ヤス#148
「そう言えば…泰子が言っていたわ…やっちゃんのお母様の名前私とした事が、ホホホッ…娘の恭子に似て、どこか抜けているのよねぇ」
違う。恭子が母親の弘子に似ているのだ。
「ヤス…ウチの養子になれ」
「だから、ダメだってば!親分さん」
「うあっはっはっ!」
竹内夫妻と女将は、ヤスの話を単なる偶然として捉えたようだが、ヤスは違っていた。自分の前で微笑む純子が死んだ純子の生まれ変わり…そうとしか思えない。

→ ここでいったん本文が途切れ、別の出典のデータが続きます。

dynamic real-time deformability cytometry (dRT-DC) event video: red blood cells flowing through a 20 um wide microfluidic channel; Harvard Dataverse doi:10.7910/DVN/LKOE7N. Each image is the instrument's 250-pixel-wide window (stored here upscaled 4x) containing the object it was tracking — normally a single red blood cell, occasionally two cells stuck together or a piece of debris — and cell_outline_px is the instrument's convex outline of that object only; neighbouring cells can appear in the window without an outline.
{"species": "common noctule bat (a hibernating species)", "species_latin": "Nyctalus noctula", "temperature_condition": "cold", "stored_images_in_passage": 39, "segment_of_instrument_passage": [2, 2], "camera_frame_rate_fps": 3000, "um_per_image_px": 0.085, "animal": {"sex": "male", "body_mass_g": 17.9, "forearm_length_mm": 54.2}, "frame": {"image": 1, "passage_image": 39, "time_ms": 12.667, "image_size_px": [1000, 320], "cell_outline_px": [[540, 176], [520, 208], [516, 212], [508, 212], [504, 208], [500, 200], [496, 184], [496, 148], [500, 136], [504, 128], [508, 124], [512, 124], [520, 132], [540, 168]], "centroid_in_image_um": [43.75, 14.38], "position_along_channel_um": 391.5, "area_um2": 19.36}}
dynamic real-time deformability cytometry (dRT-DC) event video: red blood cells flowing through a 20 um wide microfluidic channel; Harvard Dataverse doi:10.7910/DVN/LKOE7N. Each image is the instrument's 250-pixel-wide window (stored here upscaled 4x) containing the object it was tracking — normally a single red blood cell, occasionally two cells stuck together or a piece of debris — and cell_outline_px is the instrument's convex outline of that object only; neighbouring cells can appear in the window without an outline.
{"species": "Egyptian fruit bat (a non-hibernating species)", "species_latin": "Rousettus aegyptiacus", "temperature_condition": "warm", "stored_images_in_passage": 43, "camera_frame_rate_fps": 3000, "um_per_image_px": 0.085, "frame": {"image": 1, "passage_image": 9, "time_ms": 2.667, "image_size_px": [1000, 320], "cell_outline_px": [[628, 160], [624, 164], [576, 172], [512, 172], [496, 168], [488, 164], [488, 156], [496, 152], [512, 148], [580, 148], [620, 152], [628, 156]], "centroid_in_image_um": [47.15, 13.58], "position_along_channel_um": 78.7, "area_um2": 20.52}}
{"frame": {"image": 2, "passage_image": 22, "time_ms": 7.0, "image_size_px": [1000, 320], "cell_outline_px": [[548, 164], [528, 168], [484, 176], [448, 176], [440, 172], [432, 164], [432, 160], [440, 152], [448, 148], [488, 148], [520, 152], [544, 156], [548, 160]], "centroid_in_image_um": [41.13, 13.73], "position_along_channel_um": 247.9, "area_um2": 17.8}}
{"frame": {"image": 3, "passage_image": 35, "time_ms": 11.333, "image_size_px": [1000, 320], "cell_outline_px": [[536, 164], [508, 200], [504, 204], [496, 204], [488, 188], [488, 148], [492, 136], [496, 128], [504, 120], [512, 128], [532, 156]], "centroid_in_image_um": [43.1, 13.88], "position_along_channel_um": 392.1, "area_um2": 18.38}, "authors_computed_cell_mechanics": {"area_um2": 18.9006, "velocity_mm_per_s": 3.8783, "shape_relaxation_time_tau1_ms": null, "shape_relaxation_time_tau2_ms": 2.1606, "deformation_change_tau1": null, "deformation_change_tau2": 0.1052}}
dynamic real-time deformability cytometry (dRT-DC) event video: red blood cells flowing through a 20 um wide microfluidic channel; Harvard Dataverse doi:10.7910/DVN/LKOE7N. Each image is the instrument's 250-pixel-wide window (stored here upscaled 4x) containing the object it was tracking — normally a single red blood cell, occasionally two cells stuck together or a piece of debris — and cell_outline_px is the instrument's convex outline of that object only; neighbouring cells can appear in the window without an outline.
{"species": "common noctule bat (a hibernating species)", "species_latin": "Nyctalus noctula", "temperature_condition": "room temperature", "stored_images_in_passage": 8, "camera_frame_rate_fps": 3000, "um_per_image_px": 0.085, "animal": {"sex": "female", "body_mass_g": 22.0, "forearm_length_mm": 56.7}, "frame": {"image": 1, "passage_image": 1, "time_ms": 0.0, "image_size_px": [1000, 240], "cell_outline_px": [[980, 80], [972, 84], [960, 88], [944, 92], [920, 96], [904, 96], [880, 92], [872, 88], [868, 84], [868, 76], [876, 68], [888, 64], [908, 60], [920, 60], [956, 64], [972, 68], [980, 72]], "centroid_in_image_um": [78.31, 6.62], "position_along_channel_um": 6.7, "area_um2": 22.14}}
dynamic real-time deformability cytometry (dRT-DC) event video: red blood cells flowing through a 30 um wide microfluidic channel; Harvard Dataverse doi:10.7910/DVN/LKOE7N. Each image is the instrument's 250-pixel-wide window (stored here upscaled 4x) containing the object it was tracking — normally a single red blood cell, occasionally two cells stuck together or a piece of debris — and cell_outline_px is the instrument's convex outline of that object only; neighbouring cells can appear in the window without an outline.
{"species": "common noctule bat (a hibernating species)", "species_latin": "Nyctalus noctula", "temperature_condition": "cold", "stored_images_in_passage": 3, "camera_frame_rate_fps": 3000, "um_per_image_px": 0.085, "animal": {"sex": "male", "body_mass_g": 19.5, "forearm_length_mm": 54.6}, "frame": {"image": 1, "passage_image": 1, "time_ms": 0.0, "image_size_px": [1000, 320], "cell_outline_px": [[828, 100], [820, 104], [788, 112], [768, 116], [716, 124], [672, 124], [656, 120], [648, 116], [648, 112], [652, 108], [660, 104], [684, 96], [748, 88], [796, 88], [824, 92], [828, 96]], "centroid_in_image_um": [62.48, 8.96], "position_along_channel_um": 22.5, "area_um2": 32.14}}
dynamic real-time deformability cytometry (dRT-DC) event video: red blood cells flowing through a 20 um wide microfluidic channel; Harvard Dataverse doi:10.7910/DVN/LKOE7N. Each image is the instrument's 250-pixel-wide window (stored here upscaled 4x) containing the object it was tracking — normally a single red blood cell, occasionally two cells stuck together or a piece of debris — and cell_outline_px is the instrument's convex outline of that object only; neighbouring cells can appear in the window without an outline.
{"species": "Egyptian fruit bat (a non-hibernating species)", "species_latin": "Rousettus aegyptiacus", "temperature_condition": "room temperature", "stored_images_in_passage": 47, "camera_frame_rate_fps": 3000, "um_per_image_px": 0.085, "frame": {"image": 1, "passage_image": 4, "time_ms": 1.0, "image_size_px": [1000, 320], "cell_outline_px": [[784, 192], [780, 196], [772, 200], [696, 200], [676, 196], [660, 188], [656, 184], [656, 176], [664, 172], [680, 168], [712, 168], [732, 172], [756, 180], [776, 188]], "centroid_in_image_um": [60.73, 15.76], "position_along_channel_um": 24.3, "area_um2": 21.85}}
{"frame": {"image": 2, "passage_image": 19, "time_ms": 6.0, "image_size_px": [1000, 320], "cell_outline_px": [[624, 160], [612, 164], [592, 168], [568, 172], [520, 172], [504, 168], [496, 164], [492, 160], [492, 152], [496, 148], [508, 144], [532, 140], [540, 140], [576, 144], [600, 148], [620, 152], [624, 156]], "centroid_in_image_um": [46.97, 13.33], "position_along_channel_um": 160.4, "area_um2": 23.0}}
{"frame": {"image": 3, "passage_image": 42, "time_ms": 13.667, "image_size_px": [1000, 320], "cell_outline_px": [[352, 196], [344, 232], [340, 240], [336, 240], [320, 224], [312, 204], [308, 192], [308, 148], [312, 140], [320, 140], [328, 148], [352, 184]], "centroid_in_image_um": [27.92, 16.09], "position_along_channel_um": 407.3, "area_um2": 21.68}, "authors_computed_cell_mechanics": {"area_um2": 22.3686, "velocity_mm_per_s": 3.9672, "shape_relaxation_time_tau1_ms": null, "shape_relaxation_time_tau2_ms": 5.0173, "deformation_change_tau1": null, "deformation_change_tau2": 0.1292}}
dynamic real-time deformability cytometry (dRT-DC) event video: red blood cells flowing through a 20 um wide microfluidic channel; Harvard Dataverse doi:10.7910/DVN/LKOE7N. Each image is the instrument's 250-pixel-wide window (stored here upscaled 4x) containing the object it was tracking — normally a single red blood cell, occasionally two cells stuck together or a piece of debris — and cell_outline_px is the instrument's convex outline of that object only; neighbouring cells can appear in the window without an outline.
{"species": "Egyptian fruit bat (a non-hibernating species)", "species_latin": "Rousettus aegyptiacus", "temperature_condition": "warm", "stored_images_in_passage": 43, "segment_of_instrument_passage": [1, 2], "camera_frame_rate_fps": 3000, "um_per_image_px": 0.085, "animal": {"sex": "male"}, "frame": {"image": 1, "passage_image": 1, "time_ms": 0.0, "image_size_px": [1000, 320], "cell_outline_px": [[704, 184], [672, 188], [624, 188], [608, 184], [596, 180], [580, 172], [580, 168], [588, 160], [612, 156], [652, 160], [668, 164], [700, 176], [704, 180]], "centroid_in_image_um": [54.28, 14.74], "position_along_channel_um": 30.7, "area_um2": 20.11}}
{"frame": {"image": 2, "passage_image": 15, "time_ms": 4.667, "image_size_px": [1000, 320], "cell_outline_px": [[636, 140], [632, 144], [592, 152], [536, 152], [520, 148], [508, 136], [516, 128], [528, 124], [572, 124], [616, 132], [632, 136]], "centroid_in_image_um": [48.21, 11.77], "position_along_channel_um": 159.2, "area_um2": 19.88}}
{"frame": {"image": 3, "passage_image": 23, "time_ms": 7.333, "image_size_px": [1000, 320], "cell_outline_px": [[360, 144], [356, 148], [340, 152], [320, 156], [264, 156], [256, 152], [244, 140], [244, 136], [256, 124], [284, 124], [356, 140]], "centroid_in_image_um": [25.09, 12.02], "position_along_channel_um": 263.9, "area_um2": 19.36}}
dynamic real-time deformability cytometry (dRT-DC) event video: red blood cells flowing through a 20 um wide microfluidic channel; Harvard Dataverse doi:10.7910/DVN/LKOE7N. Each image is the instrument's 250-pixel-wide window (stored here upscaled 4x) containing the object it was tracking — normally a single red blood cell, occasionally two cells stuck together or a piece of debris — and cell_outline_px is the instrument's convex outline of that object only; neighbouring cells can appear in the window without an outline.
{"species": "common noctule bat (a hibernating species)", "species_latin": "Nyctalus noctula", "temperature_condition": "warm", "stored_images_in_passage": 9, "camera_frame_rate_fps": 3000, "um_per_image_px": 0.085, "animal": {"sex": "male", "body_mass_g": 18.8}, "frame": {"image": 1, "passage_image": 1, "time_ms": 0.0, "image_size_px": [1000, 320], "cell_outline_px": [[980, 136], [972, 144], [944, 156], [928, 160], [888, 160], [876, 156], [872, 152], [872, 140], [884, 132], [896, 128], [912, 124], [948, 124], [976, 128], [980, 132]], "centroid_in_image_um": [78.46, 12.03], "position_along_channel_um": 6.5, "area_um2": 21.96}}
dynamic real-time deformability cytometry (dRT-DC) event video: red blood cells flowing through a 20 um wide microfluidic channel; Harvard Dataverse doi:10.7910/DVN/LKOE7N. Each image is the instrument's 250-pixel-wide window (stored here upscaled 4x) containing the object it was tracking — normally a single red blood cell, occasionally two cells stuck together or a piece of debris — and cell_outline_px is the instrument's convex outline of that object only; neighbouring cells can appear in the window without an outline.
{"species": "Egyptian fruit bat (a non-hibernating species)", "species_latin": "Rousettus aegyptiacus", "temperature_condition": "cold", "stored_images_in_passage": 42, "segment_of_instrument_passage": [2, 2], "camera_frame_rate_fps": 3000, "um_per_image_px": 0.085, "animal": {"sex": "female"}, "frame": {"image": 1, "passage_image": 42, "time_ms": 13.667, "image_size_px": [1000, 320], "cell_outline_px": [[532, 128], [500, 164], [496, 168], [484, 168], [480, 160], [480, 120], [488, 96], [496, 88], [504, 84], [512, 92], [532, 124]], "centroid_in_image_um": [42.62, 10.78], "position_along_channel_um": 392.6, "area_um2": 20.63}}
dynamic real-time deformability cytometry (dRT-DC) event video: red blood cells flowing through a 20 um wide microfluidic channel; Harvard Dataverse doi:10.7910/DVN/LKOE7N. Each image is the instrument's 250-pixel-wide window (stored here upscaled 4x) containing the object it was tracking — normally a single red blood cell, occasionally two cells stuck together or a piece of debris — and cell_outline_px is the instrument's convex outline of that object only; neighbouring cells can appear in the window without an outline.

島を出てから、こんなにも早く出会えるとは思わなかった。ヤスはこみ上げる嬉しさを耐え切れなかった。
「親分。お願いがあります」
「おう!何でも言え」
「怒りませんか?」
「俺が怒るような事か?」
「はい」
「…わかった。一晩、この嫁を貸そう。いいな、純子。ヤスに一晩付き合え…そう言う事だろう。ヤス」
「はい」
「理由は聞かない」
「ありがとうございます」
竹内親分。その妻、純子。そして、女将の弘子。それぞれがヤスの心を推し量った。純子は笑顔でヤスに話しかけた。
「今夜はやっちゃんのお母様になるわ」
女将は少ご不満のようだった。ヤスの生い立ちは泰子から聞いている。そのつらい日々を考えれば嬉しい展開だ。